‘Racist stickers’ found in Student Center

Hang on for a minute...we're trying to find some more stories you might like.


Email This Story






Even before the presidential election results catapulted the country into chaos and protests, hints of racial tensions were brewing on DePaul’s campus. The day before the election, Vice President of Student Affairs Gene Zdziarski and Vice President of the Office of Institutional Diversity and Equity Elizabeth Ortiz sent out a joint statement to the DePaul community acknowledging “racist stickers” that were posted in the first-floor men’s room of the Student Center. According to the statement, the stickers “promoted a fringe political group” and “Student Center staff removed the stickers immediately.”

When The DePaulia contacted Public Safety about what exactly these stickers said, they responded with the following statement: “We do not want to repeat the wording because to do so would inflict the harm that was intended.”

The stickers found in the Student Center follow a string of racially charged events at DePaul, including the noose and chalk messages targeting Mexicans found on campus this May.

But DePaul is in no way unique in this sense, and following President-elect Donald Trump’s successful campaign there has been a surge of reportings across the U.S. of acts targeting racial and religious minorities.

On Nov. 9, the Muslim Student Association prayer room at New York University was defaced with “Trump” written in black Sharpie. That same day, the University of Louisiana at Lafayette’s student newspaper reported that someone chalked the words “F— your safe space,” “Trump” and “Build a wall” outside of the library. At Canisius College in New York, a black doll was found hanging from a curtain rod in a dormitory following the announcement of Trump’s victory.

On Nov. 10, officials at the University of Pennsylvania announced that a University of Oklahoma student has been suspended for targeting black students in a group titled “N— Lynching” on the popular messaging app GroupMe. These messages — sent under the pseudo name “Daddy Trump” — included an image of a lynching captioned “I love America.”

President-elect Donald Trump speaks on Nov. 9, 2016. (Evan Vucci / ASSOCIATED PRESS)

President-elect Donald Trump speaks on Nov. 9, 2016. (Evan Vucci / ASSOCIATED PRESS)

And some of the incidents turned violent. On Nov. 9, San Diego State University sent out a community safety alert detailing how a Muslim female student was attacked by two men “who made comments about President-Elect Donald Trump and the Muslim community.” According to the safety alert, the men stole her car keys, fled the scene and when police arrived the victim’s car was already gone.
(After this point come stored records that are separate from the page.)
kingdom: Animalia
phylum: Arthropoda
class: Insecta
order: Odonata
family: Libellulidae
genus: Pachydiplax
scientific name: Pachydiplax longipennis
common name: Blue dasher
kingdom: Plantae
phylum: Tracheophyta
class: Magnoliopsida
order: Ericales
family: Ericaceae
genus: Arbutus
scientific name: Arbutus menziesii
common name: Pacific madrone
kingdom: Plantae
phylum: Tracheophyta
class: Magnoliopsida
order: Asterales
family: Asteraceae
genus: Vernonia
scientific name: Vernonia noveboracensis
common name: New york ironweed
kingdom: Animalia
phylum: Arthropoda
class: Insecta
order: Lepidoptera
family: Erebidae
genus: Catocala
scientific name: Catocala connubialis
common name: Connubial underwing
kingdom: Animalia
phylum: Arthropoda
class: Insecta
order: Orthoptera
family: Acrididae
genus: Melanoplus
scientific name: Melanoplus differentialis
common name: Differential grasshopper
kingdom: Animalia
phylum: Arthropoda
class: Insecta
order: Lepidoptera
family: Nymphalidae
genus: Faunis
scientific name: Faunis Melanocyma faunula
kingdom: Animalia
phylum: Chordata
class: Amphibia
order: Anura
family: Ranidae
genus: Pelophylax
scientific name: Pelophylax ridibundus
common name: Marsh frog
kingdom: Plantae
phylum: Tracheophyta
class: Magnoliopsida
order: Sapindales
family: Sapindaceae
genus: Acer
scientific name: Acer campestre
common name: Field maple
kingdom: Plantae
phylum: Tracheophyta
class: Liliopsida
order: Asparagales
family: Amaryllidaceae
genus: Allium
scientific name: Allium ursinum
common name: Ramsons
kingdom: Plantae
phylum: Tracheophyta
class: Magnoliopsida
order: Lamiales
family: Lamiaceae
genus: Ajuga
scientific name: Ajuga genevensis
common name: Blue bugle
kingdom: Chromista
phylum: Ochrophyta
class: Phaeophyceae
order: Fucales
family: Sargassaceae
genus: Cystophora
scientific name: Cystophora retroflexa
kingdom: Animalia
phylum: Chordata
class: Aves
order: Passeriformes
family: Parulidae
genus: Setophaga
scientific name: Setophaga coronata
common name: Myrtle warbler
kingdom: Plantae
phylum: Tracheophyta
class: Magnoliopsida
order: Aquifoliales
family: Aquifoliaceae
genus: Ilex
The events following Trump’s win have in part sparked the protests against his nomination across the country. Unfortunately, some of these protests — like one in Portland — have turned violent. For DePaul junior Milton Olivares, this should have been expected.

“I can’t say that I’m surprised at any of the backlash from the anti-Trump constituents (…) whether it be violent or nonviolent,” he said. “I agree with what they’re doing. We feel endangered.”

DePaul junior Mario Garza believes that the anti-Trump protesters’ cause is counterproductive and prevents starting a dialogue between those with opposing political views.

“I fear being unable to express my support for Trump due to being one of the few people on campus that supports him,” Garza said. “My viewpoints aren’t welcomed and I am being oppressed for my political beliefs.”

Garza believes creating “safe spaces” at DePaul only furthers this polarization.

“A ‘safe space’ will do no good as it will not allow there to be an opportunity to fully communicate and foster community growth by allowing students to challenge each others’ viewpoints to diversify their outlook and get a better understanding of the other person’s thoughts (and) beliefs,” he said. “We need to be able to effectively communicate with each other to understand each other. Then, we will find a common ground and be able to live (and) work together better.”

Olivares is unsure of what will come and how we will resolve the deep political divide at DePaul and across the U.S.

“Honestly, there’s really no telling (what the future looks like) at this point,” he said. “Because people didn’t think he could be the president, and look at him now. He’s the (president-elect).”